I would like to focus on two questions:
1) What is our goal?
2) What is our strategy to reach our goal?
Regarding question #1, if a vegan stops–really stops–and asks themself what the goal is in their heart for animals, I think most (but not all) vegans would say it is to end animal exploitation. The knee jerk reaction is to say that all vegans share the goal of ending animal exploitation, but I do not think that is true. To have that goal in one’s heart, in earnest, one has to shed some speciesism…insidious speciesism that most vegans assume they and other vegans do not possess because they are vegan. If a vegan asks themself this question, they either don’t allow themself to entertain a nonspeciesist goal such as a vegan world (“The world isn’t going to go vegan overnight so loving animals means working to ‘improve’ their exploitation or working on a given branch on the tree of animal exploitation.”) or they shed that speciesism and embrace a nonspeciesist goal such as a vegan world. This split of where one asks oneself what the goal is in their heart is where I believe the nonabolitionist and abolitionist movements split. If one never asks oneself what their goal is in their heart, they will work in the default, dominant paradigm of the nonabolitionist movement. They will work on animal welfare and other single issue campaigns. But if one stops and asks oneself that fateful question, then, and only then (if they want their animal advocacy to be aligned with the goal in their hearts), are they ready to begin asking question #2. In other words, to begin thinking or talking about strategy before one has analyzed one’s goal is slicing the bread before it’s baked.
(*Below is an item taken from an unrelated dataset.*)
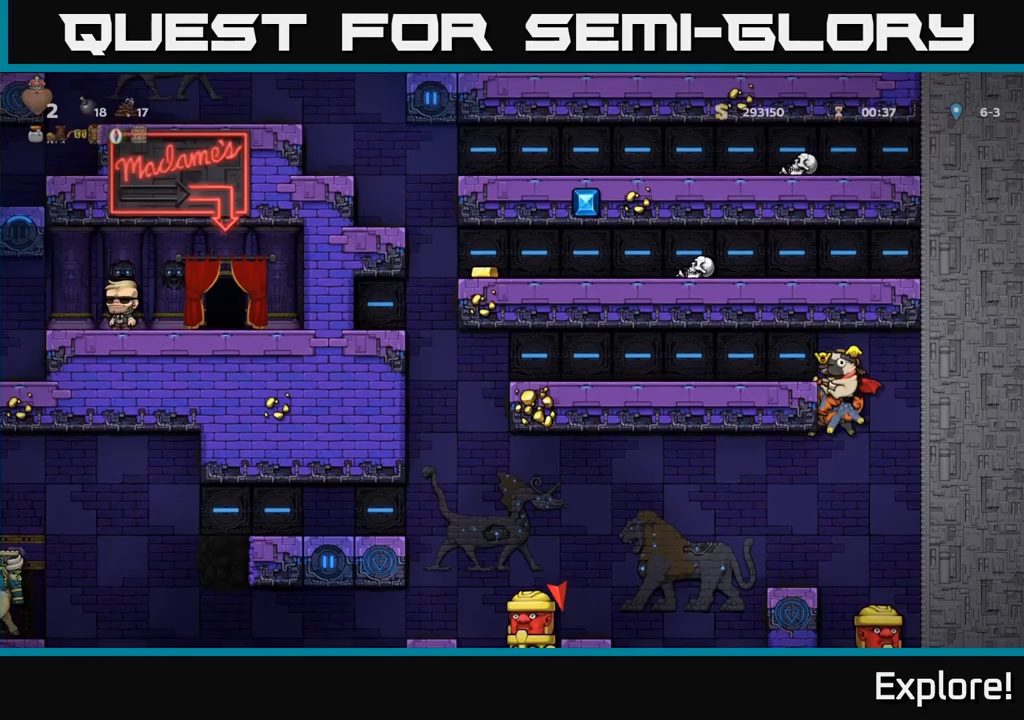
{"buttons": ["A"], "left_stick": "center", "right_stick": "center", "events": [[33, "DPAD_LEFT", "up"], [183, "A", "down"], [183, "DPAD_LEFT", "down"], [250, "DPAD_LEFT", "up"]]}
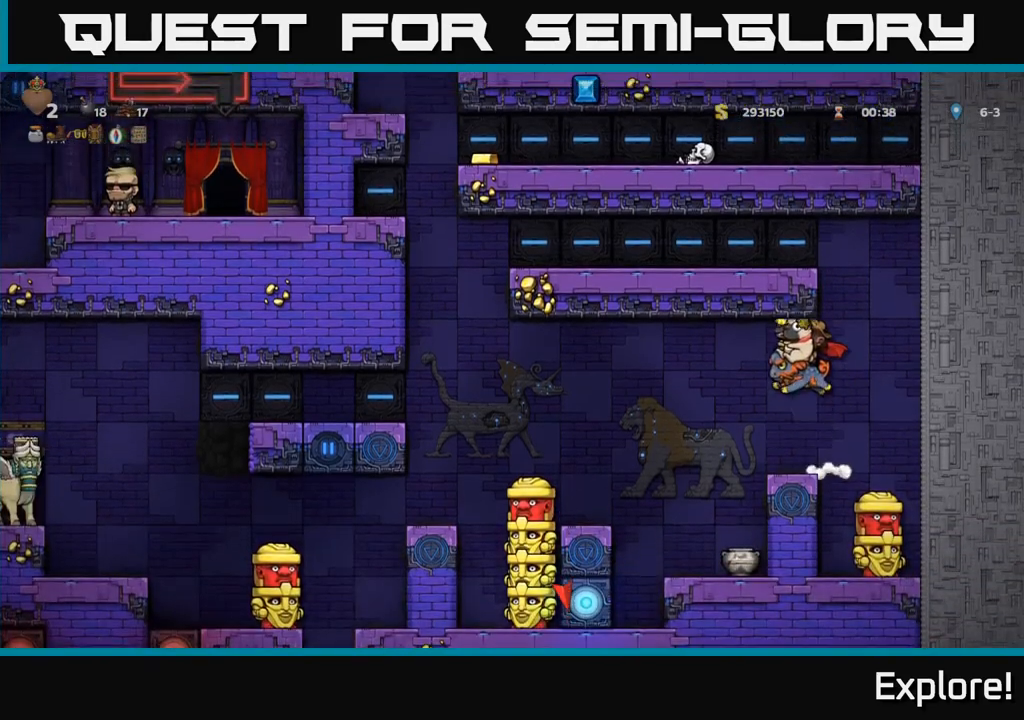
{"buttons": [], "left_stick": "center", "right_stick": "center", "events": [[67, "A", "up"], [133, "DPAD_LEFT", "down"], [183, "DPAD_LEFT", "up"]]}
Regarding question #2, if someone embraced a speciesist goal, their strategy to reach their speciesist goal sounds like, “Any and every action for animals helps animals” so this allows any and every action to be acceptable and praiseworthy regardless of its actual alignment or misalignment with the goal of ending animal exploitation. Typically, vegans assume that animal organizations share their goal of ending animal exploitation…that “we all want the same thing” (even though based on the presence of the speciesism in one’s heart, that is not true). That is why abolitionists’ criticism of animal organizations’ strategies and tactics that are patently misaligned with ending animal exploitation is met with anger and accusations of divisiveness. But remember, the division occurred before the strategy. And remember, we don’t all want the same thing. If, on the other hand, someone embraced the nonspeciesist goal of ending animal exploitation, it would only take a little self-education to realize there are effective and ineffective, faster and slower ways of reaching that goal. And this is where after self-education, vegans who have embraced the nonspeciesist goal of ending animal exploitation come to the realization that creative nonviolent vegan education/advocacy is the most effective and fastest way to reach their goal.
So in animal advocacy, the first step is determining what one’s goal is. This happens in one’s heart. Then, and only then, should one analyze different strategies to reach one’s goal. This happens in one’s head.